## Selected extract
--------

While science steadily continues to improve our ability to identify new therapeutic drugs, the dangers of infectious disease are actually increasing over time. While a variety of forces are at work, there are two crucial, largely unavoidable factors:

  • microorganisms reproduce very quickly and commonly mutate readily, allowing them to evolve compensatory mechanisms to address the ways we would fight them, and
  • increasing movement of people and organism around the globe leads to outbreaks of invasive species, especially microscopic species that can travel within host species
These problems are intertwined of course, with global travel bringing previously geographically separated species into contact, leading to evolutionary interactions favoring smaller, rapidly reproducing organisms. One or both of these factors are presumably behind the troubling outbreak of Chikungunya into the Americas.

The geographical spread of Chikungunya virus was previously limited to sub-Saharan Africa, India, parts of Southeast Asia and Indonesia. While the disease is not typically fatal it is still pretty nasty: rash, headache, nausea and inflammation of the eyes may all be present, often along with fever and severe joint pain. Sufferers usually exhibit symptoms lasting from several days to several weeks, but occasionally the disease morphs into a chronic condition that can be debilitating. The disease is known to be spread by mosquitoes, and was first identified in Tanzania in 1952.

The geographical range of the disease is currently expanding rapidly, as explained in this update from the Centers for Disease Control. Puerto Rico has seen roughly 25,000 suspected cases, and cases have been reported in 42 other countries in North, Central, and South America. The problem is not restricted to tropical areas, with Canada reporting 300 confirmed cases in 2014. Clearly this story is still actively unfolding. Keep on the lookout, especially if you live in or travel through warm climates.

--------

## Source material

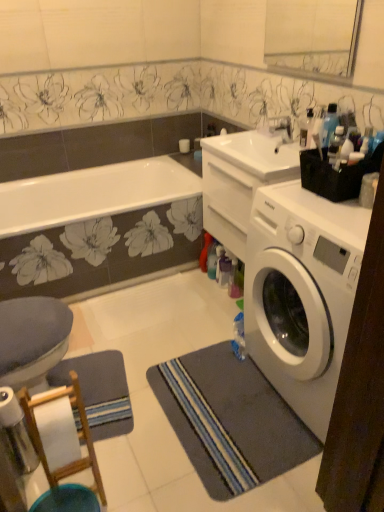
Question: Does white glossy faucet at upper center come behind transparent plastic bottle at upper right, marked as the 2th bottle in a bottom-to-top arrangement?

Choices:
 (A) yes
 (B) no

Answer: (A)

Question: From a real-world perspective, does white glossy faucet at upper center stand above transparent plastic bottle at upper right, marked as the 2th bottle in a bottom-to-top arrangement?

Choices:
 (A) no
 (B) yes

Answer: (A)

Question: Is white glossy faucet at upper center beside transparent plastic bottle at upper right, which is counted as the first bottle, starting from the back?

Choices:
 (A) no
 (B) yes

Answer: (A)

Question: Is white glossy faucet at upper center positioned in front of transparent plastic bottle at upper right, marked as the 2th bottle in a bottom-to-top arrangement?

Choices:
 (A) yes
 (B) no

Answer: (B)

Question: Is white glossy faucet at upper center at the left side of transparent plastic bottle at upper right, the 2th bottle positioned from the front?

Choices:
 (A) yes
 (B) no

Answer: (A)

Question: Is transparent plastic bottle at upper right, the 2th bottle positioned from the front, located within white glossy faucet at upper center?

Choices:
 (A) no
 (B) yes

Answer: (A)

Question: Is white wood bar stool at lower left located within gray striped bath mat at lower right?

Choices:
 (A) no
 (B) yes

Answer: (A)

Question: Is gray striped bath mat at lower right not within white wood bar stool at lower left?

Choices:
 (A) yes
 (B) no

Answer: (A)

Question: Can you confirm if gray striped bath mat at lower right is shorter than white wood bar stool at lower left?

Choices:
 (A) yes
 (B) no

Answer: (A)

Question: Does gray striped bath mat at lower right have a smaller size compared to white wood bar stool at lower left?

Choices:
 (A) no
 (B) yes

Answer: (B)

Question: From a real-world perspective, is gray striped bath mat at lower right over white wood bar stool at lower left?

Choices:
 (A) no
 (B) yes

Answer: (A)

Question: Does gray striped bath mat at lower right have a lesser width compared to white wood bar stool at lower left?

Choices:
 (A) yes
 (B) no

Answer: (B)

Question: Considering the relative sizes of transparent plastic bottle at upper right, which is counted as the first bottle, starting from the back, and white glossy sink at upper center in the image provided, is transparent plastic bottle at upper right, which is counted as the first bottle, starting from the back, taller than white glossy sink at upper center?

Choices:
 (A) no
 (B) yes

Answer: (B)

--------

## Exercise tasks
**a)** Render this sentence from the Chikungunya passage into French: "The disease is known to be spread by mosquitoes, and was first identified in Tanzania in 1952."
**b)** Decide whether each statement agrees with the Chikungunya passage, answering yes or no and quoting the deciding words: (i) The disease is typically fatal. (ii) Puerto Rico has seen roughly 25,000 confirmed cases. (iii) Canada reported 300 confirmed cases in 2014.
**c)** Quote the Chikungunya passage word for word, beginning at the words "The geographical spread" and stopping after "Tanzania in 1952.".

## Task-by-task results
**a)** On sait que la maladie est transmise par les moustiques, et elle a été identifiée pour la première fois en Tanzanie en 1952.

**b)**
(i) No: "the disease is not typically fatal"
(ii) No: "Puerto Rico has seen roughly 25,000 suspected cases"
(iii) Yes: "Canada reporting 300 confirmed cases in 2014"

**c)**
The geographical spread of Chikungunya virus was previously limited to sub-Saharan Africa, India, parts of Southeast Asia and Indonesia. While the disease is not typically fatal it is still pretty nasty: rash, headache, nausea and inflammation of the eyes may all be present, often along with fever and severe joint pain. Sufferers usually exhibit symptoms lasting from several days to several weeks, but occasionally the disease morphs into a chronic condition that can be debilitating. The disease is known to be spread by mosquitoes, and was first identified in Tanzania in 1952.